> [EXERCISE DESCRIPTION]: Among the entries, find the lines with the string "header" and report them.

> [DATA TO EXAMINE]:
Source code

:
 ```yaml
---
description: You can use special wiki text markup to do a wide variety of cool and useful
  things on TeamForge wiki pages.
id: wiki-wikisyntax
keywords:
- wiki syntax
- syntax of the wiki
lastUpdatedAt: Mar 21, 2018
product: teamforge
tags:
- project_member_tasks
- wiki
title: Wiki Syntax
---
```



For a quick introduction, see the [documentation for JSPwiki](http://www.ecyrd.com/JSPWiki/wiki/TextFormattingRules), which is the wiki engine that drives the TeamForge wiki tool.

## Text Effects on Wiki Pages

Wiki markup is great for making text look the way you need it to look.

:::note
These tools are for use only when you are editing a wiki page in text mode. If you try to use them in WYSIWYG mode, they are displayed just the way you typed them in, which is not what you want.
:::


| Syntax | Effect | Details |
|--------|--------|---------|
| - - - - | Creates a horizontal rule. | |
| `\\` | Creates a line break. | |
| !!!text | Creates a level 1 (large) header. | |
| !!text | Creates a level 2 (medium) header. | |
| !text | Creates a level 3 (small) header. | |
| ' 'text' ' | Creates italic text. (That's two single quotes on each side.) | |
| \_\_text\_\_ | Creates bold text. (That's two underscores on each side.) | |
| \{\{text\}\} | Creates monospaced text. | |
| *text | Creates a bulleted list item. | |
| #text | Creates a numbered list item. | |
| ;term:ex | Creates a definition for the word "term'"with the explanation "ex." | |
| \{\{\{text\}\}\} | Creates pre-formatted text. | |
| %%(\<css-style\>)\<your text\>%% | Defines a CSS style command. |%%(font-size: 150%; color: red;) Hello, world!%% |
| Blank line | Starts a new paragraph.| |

> [SOLUTION BELOW]:
| !!!text | Creates a level 1 (large) header. | |
| !!text | Creates a level 2 (medium) header. | |
| !text | Creates a level 3 (small) header. | |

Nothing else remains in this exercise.